A summary of the XRP ruling
There were three scenarios the judge explored:
- sales to institutional investors
- sales to retail investors who bought them via exchanges and didn’t know whether they were primary or secondary sales
- other distributions were giveaways, so lack of payment fails the Howey test.
Judge Torres found that the institutional sales involved securities. She wrote, “the nature of the Institutional Sales also supports the conclusion that Ripple sold XRP as an investment rather than for consumptive use.” Because the institutinos bought direct from Ripple they had an investment contract.
The key question mark is around retail investors who bought XRP from Ripple. Because they bought via programmatic sales through an exchange, buyers were unaware if they were purchasing in the secondary market or direct from Ripple. Hence the judge argued they weren’t aware the money went to Ripple, so they didn’t invest expecting Ripple to promote XRP. She did’t explicitly make a ruling on secondary sales.
By the way, Ripple has 2.6 million Twitter followers. Another enterprise oriented blockchain firm R3 (doesn’t have a token) has 56,600 followers. The Hyperledger association that supports open source software, including for public blockchain (Ethereum Besu), has 79,400 followers. So why does Ripple have so many followers? Because they don’t expect Ripple to promote XRP?
Applying XRP logic to other ‘instruments’
Let’s explore an imperfect analogy.
Someone starts a company and turns it into a unicorn by bootstrapping it. OK, not likely. Along the way, quite a few staff received equity and they own a big chunk of the company. A lot of staff are keen to sell and the volumes are pretty big. So the company does a direct listing and the staff sell some of their stock as secondary market sales. The investors believe they are buying it from the staff or ex-staff, not from the company. There are similarities with the Torres scenario.
In the absence of specific legislation preventing this, there is stock being traded publicly but the company would not need to file a prospectus – the thing that helps to protect investors.
That’s the other weird thing about the XRP ruling. Protections go to those that need it least – the institutions and not to the retail investors. That seems counter intuitive.

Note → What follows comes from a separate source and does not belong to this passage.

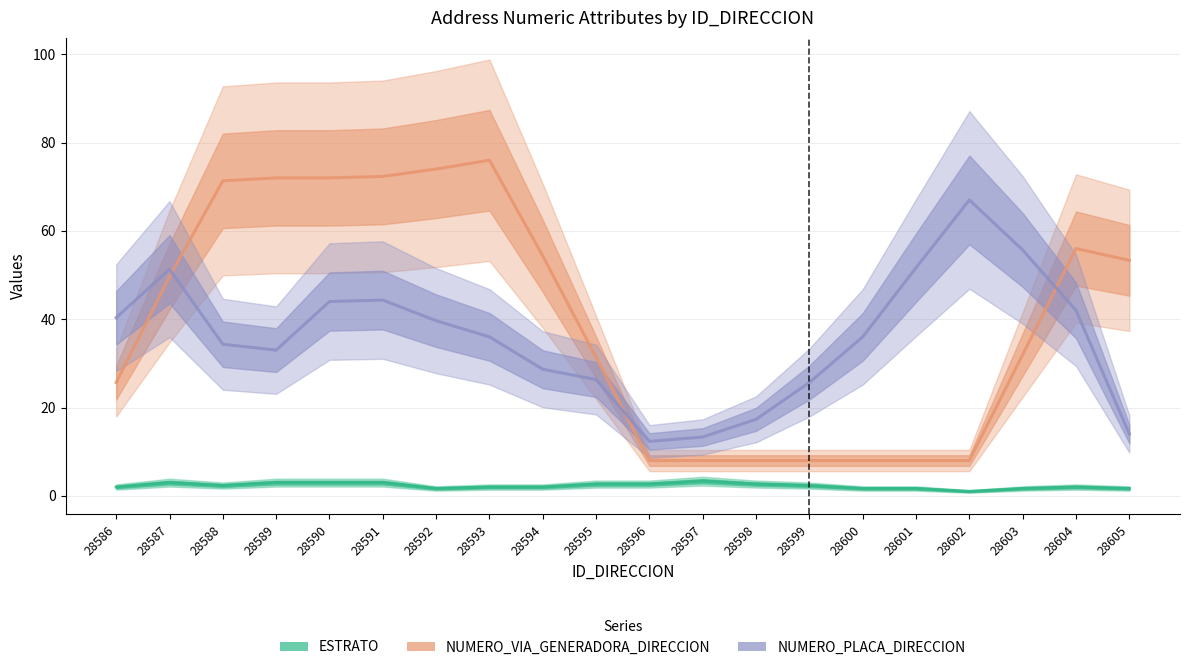

True or false: ESTRATO and NUMERO_VIA_GENERADORA_DIRECCION cross at least once.

False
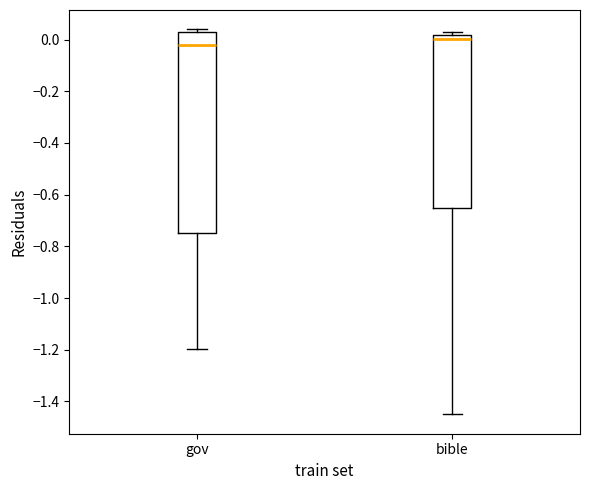

Which box is the tallest, from its lower edge to its upper edge?

gov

The aim here was to give a brief rational analysis rather than take sides. The SEC didn’t need to take the risk of going to court. The regulator had options such as providing a list of criteria for when a token qualifies as a security or introducing safe harbor provisions. It rolled the dice, and here we are.
Given this is a District Court ruling that is weak for legal precedent, the situation doesn’t seem much clearer.